How does the attack work?

During a D(HE)at attack, the malicious client initiates cryptographic handshakes pretending to support only the ephemeral variant of the finite field Diffie-Hellman key agreement protocol (DHE), triggering key pair generation and shared secret calculation on the server-side. Both operations require the server to perform compute-intensive modular exponentiation calculations, while the malicious client needs no significant computational resources.

Under normal circumstances, both parties perform the same operations during the Diffie-Hellman key agreement (public key generation, shared secret calculation), meaning that theoretically the computational cost is the same for both parties. However, in practice, a malicious client can force a server to generate a public key by acting as if it would support only the Diffie-Hellman key agreement and would wait for the server’s public key to ensure that the server has performed the expensive modular exponentiation, then it terminates the connection. In the case of certain protocols (e.g., TLS < 1.3), an initial cryptographic handshake message is enough to be sent without the client’s public key.

Other protocols or protocol versions (e.g., TLS 1.3, SSH) require the client to send its public key before the server calculates its own. In a scenario like this, a malicious client can send an arbitrary number as a public key without performing the modular exponentiation. In possession of that arbitrary number, the server performs the shared secret calculation, which means a second modular exponentiation on the server side.
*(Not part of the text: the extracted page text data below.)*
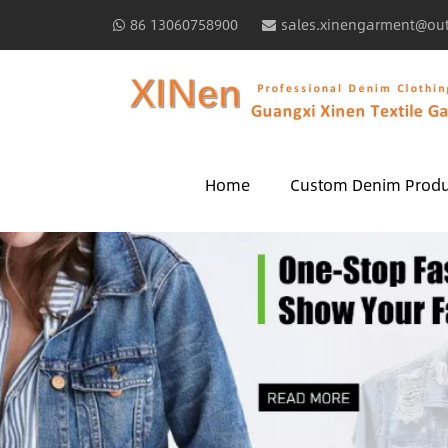
86 13060758900
sales.xinengarment@ou
Home
Custom Denim Produ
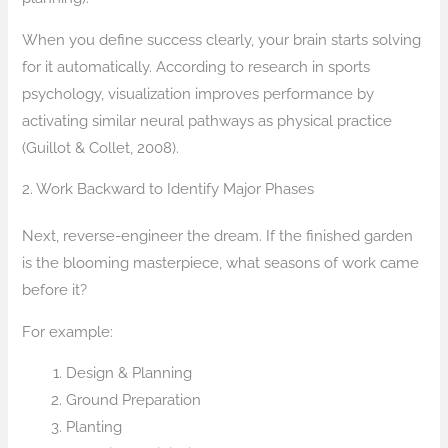
When you define success clearly, your brain starts solving
for it automatically. According to research in sports
psychology, visualization improves performance by
activating similar neural pathways as physical practice
(Guillot & Collet, 2008).
2. Work Backward to Identify Major Phases
Next, reverse-engineer the dream. If the finished garden
is the blooming masterpiece, what seasons of work came
before it?
For example:
Design & Planning
Ground Preparation
Planting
However, the key agreement will fail, and the server can only realize this after it has already performed the CPU-intensive operations.

How bad is it?

The D(HE)at attack is not a cryptographic library implementation issue that can be fixed by a software update, but a protocol flaw that exploits the peculiarity of the Diffie-Hellman key agreement, where a malicious client can force a server to perform CPU-intensive operation(s) without any significant resource (CPU) requirement. This is possible because servers cannot distinguish a randomly chosen (\(A \in \mathbb{Z}_p^*\)) number from the result of modular exponentiation (\(A \equiv g^a \bmod p\)), which requires CPU-intensive operations, meaning that the server has no proof-of-work from the client. Additionally, some implementation flaws can seriously affect the effectiveness of the D(HE)at attack.

Long exponent (CVE-2022-40735)

Some cryptographic libraries may use long exponents (\(a\), \(b\)) leading to significantly more expensive calculation of the public keys (\(B \equiv g^b \bmod p\)) than they would use shorter exponents that provide the same security strength (CVE-2022-40735). As the resource requirement of modular exponentiation relates non-linearly to the size of the parameters (\(a\)/\(b\), \(p\)), the larger key sizes that can be forced by a malicious client, the more significant the attack can be.

Unnecessary validation (CVE-2024-41996)

Parties should validate the order of the peer’s public key to avoid small subgroup confinement attack, according to NIST SP 800-56A Rev 3., by performing a modular exponentiation (\(1 \equiv A^{(p-1)/2} \bmod p\) ). However, the special publication of NIST also states that when an approved safe-prime group is used, the validation can be skipped. Some cryptographic libraries may always perform the validation independently of the group value, allowing an attacker to trigger expensive modular-exponentiation (CVE-2024-41996) which is as resource-intensive as public key generation using a large exponent.

Large key size by default

Larger parameter sizes (e.g., ffdhe6144 or ffhde8192) enabled by the default configuration of a cryptographic library or an application server can also seriously affect the potential of a D(HE)at attack, as the calculation of a larger public key size requires more resources. For instance, some popular cryptographic libraries enable the largest available parameter (ffdhe8192) size by default in TLS. This carries the risk of a successful DoS attack when application server implementations or configurations do not overwrite the cryptographic library defaults, such as OpenSSL has.